Try it:
Type out the entries again, keeping every word unchanged.

Data under study:
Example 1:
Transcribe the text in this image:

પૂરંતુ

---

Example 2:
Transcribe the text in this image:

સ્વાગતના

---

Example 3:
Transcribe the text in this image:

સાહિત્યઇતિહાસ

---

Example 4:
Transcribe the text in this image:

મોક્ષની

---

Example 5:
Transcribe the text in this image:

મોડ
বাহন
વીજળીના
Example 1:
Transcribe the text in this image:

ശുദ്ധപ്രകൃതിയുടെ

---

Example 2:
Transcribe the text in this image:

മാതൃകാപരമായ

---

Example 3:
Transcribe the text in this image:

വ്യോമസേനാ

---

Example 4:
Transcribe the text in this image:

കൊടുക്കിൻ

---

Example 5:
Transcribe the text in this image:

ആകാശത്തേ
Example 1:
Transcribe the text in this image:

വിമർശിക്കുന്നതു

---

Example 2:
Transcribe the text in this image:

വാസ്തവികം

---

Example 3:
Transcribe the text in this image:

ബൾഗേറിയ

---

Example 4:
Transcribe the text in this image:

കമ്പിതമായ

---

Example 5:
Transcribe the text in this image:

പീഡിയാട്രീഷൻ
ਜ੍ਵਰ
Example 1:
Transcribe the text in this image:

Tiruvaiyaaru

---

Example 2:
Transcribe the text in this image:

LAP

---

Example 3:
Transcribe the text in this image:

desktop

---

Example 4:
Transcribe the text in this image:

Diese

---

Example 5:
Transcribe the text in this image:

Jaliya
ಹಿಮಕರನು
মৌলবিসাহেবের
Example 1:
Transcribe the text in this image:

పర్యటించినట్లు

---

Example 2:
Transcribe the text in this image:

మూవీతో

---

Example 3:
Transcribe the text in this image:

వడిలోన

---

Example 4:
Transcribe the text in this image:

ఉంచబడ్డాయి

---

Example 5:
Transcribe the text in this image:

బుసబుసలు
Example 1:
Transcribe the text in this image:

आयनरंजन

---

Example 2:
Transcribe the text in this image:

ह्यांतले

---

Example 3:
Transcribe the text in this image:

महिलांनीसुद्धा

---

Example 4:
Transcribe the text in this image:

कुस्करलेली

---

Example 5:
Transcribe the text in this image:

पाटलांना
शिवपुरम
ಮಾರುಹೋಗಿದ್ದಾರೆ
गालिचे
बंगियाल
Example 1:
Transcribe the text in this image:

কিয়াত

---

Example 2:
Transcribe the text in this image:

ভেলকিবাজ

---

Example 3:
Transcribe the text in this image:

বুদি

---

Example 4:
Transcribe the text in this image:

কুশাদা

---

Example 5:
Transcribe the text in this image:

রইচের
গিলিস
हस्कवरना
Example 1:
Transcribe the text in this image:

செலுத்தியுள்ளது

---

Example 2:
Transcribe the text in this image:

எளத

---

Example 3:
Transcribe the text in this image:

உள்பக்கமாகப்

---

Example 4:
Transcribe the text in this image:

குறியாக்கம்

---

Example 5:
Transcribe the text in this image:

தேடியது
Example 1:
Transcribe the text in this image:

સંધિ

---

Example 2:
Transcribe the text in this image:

Answer for the task:
Example 1:
Transcribe the text in this image:

પૂરંતુ

---

Example 2:
Transcribe the text in this image:

સ્વાગતના

---

Example 3:
Transcribe the text in this image:

સાહિત્યઇતિહાસ

---

Example 4:
Transcribe the text in this image:

મોક્ષની

---

Example 5:
Transcribe the text in this image:

મોડ
বাহন
વીજળીના
Example 1:
Transcribe the text in this image:

ശുദ്ധപ്രകൃതിയുടെ

---

Example 2:
Transcribe the text in this image:

മാതൃകാപരമായ

---

Example 3:
Transcribe the text in this image:

വ്യോമസേനാ

---

Example 4:
Transcribe the text in this image:

കൊടുക്കിൻ

---

Example 5:
Transcribe the text in this image:

ആകാശത്തേ
Example 1:
Transcribe the text in this image:

വിമർശിക്കുന്നതു

---

Example 2:
Transcribe the text in this image:

വാസ്തവികം

---

Example 3:
Transcribe the text in this image:

ബൾഗേറിയ

---

Example 4:
Transcribe the text in this image:

കമ്പിതമായ

---

Example 5:
Transcribe the text in this image:

പീഡിയാട്രീഷൻ
ਜ੍ਵਰ
Example 1:
Transcribe the text in this image:

Tiruvaiyaaru

---

Example 2:
Transcribe the text in this image:

LAP

---

Example 3:
Transcribe the text in this image:

desktop

---

Example 4:
Transcribe the text in this image:

Diese

---

Example 5:
Transcribe the text in this image:

Jaliya
ಹಿಮಕರನು
মৌলবিসাহেবের
Example 1:
Transcribe the text in this image:

పర్యటించినట్లు

---

Example 2:
Transcribe the text in this image:

మూవీతో

---

Example 3:
Transcribe the text in this image:

వడిలోన

---

Example 4:
Transcribe the text in this image:

ఉంచబడ్డాయి

---

Example 5:
Transcribe the text in this image:

బుసబుసలు
Example 1:
Transcribe the text in this image:

आयनरंजन

---

Example 2:
Transcribe the text in this image:

ह्यांतले

---

Example 3:
Transcribe the text in this image:

महिलांनीसुद्धा

---

Example 4:
Transcribe the text in this image:

कुस्करलेली

---

Example 5:
Transcribe the text in this image:

पाटलांना
शिवपुरम
ಮಾರುಹೋಗಿದ್ದಾರೆ
गालिचे
बंगियाल
Example 1:
Transcribe the text in this image:

কিয়াত

---

Example 2:
Transcribe the text in this image:

ভেলকিবাজ

---

Example 3:
Transcribe the text in this image:

বুদি

---

Example 4:
Transcribe the text in this image:

কুশাদা

---

Example 5:
Transcribe the text in this image:

রইচের
গিলিস
हस्कवरना
Example 1:
Transcribe the text in this image:

செலுத்தியுள்ளது

---

Example 2:
Transcribe the text in this image:

எளத

---

Example 3:
Transcribe the text in this image:

உள்பக்கமாகப்

---

Example 4:
Transcribe the text in this image:

குறியாக்கம்

---

Example 5:
Transcribe the text in this image:

தேடியது
Example 1:
Transcribe the text in this image:

સંધિ

---

Example 2:
Transcribe the text in this image:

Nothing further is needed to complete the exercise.